County rescinds Broadalbin plowing contract

By JAIME STUDD

Recorder News Staff

JOHNSTOWN -- On Tuesday, the Fulton County Board of Supervisors voted to officially rescind authorization to contract with the town of Broadalbin for snow and ice removal on county roads for the coming winter.

Though the measure is expected to save the county between $30,000 and $40,000, the resolution cites a letter written by Broadalbin Highway Superintendent Lance Winney to Fulton County Superintendent Mark Yost in which he expressed "concerns about the town highway department's ability to properly maintain plowing and winter maintenance on county roads" as one of the primary reasons behind the move.

The resolution also notes that Yost has already drafted a plan to revise the county's already established routes in order to cover the approximately 15 miles of additional roadway, nearly 14 and half in the town of Broadalbin an just under a mile in the town of Perth.

Prior to the vote, in which only Broadalbin Town Supervisor Joe DiGiacomo and Perth Town Supervisor Greg Fagan voted "no," Bleecker town Supervisor Dave Howard requested to hear from both Fagan and DiGiacomo on the matter.

"I'm still opposed," Fagan said.

"The bottom line is only the highway superintendent has the authority to call them out when it snows," DiGiacomo said, adding that he believed that to be Yost's main concern.

"I understand both sides of the argument," DiGiacomo said. "I wish I could tell you different, that it'd be done if we had it, but I can't."

Though several of his fellow supervisors publicly sympathized with DiGiacomo and the fiscal implications that the loss of the approximately $76,000 contract will have on the town's budget, others cited both safety and fiscal concerns as the primary argument in favor of backing Yost's decision.

"It's a safety condition for the people," said Gloversville Ward 2 Supervisor Frank Lauria.

DiGiacomo said that he understood the safety concerns, but argued that the town should have at least been given the opportunity to fulfill a contract the town has held for decades.

"In the contract, there's a provision for Mark to take it back and back charge the town," DiGiacomo said.

Gloversville Ward 5 Supervisor Michael Ponticello applauded Yost's fiscal initiative.

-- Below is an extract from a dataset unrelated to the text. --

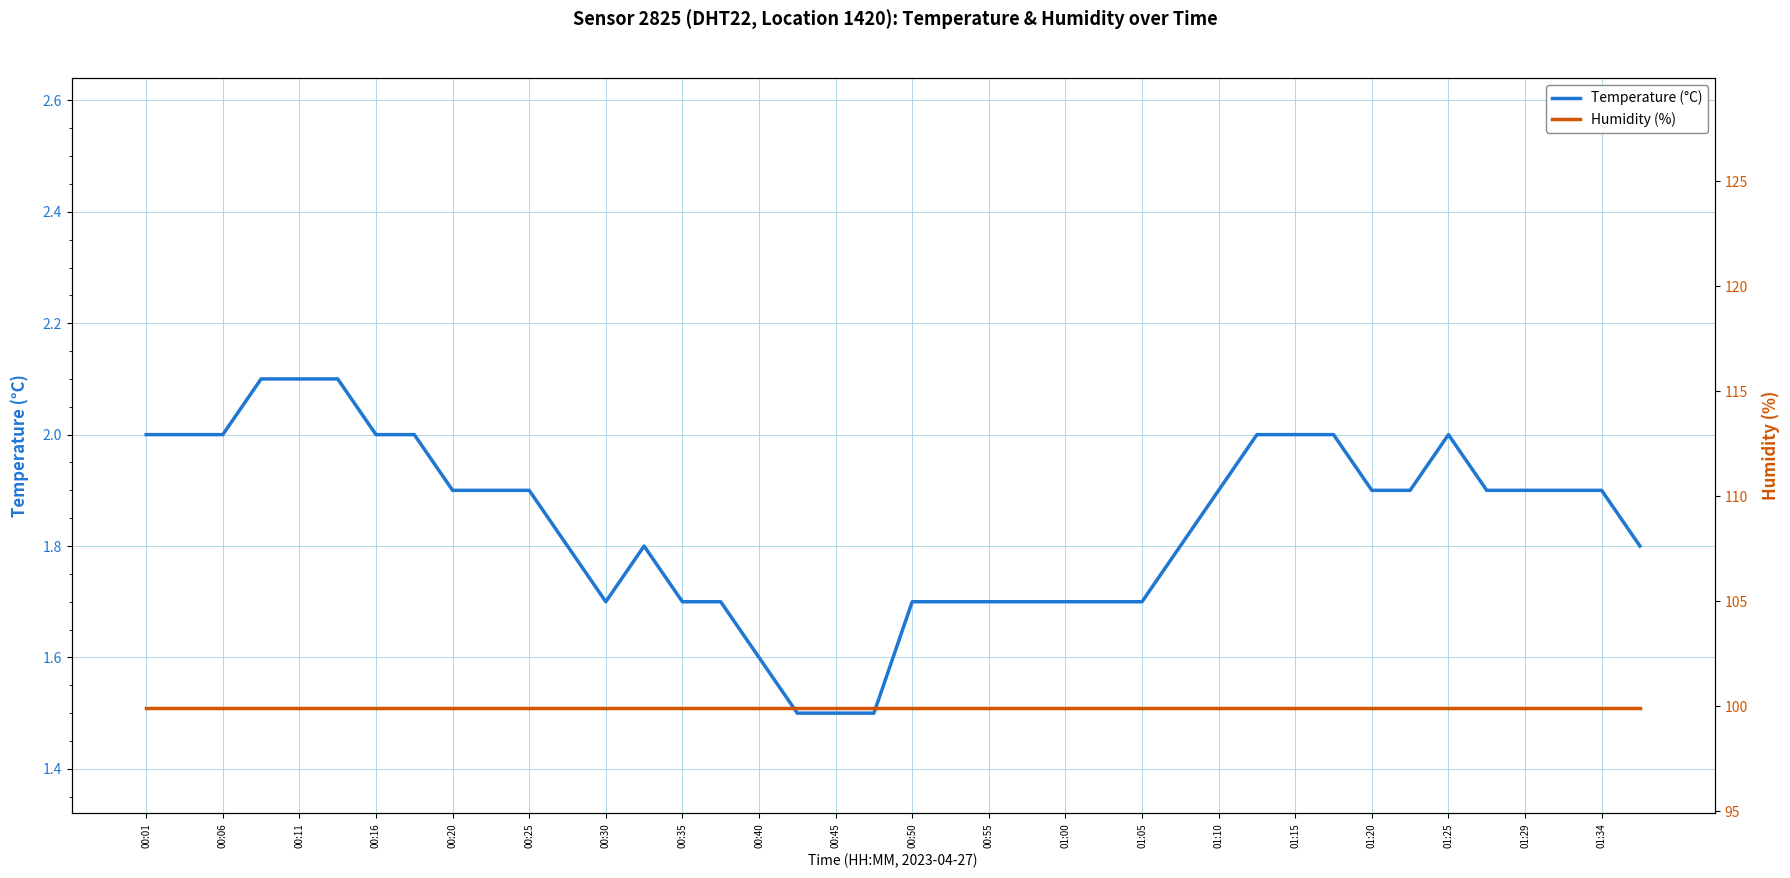

The Humidity (%) series shows 99.9 at 00:16. True or false?

True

"Seeing a $30,000 to $40,000 savings to the county, I think that's the way to go," Ponticello said.

"It just makes good sense for the county," agreed Johnstown Ward 2 Supervisor G. Michael Kinowski, noting that he believed the county should further explore similar efforts, including consolidation of services.

Northampton town Supervisor Linda Kemper expressed concern about the length of time it would take county crews to address some of the less traveled roads in a particular town if that were the direction the county eventually took with similar municipal contracts.

"My concern is many times the town roads are done much quicker than by the time the county comes around," Kemper said.

In response to a question posed by Kemper, Fulton County Board of Supervisors Chairman Michael F. Gendron said the contract is revisited on a yearly basis and the matter could be looked at once again next winter.

"I think all the options will be revisited at that point," DiGiacomo said.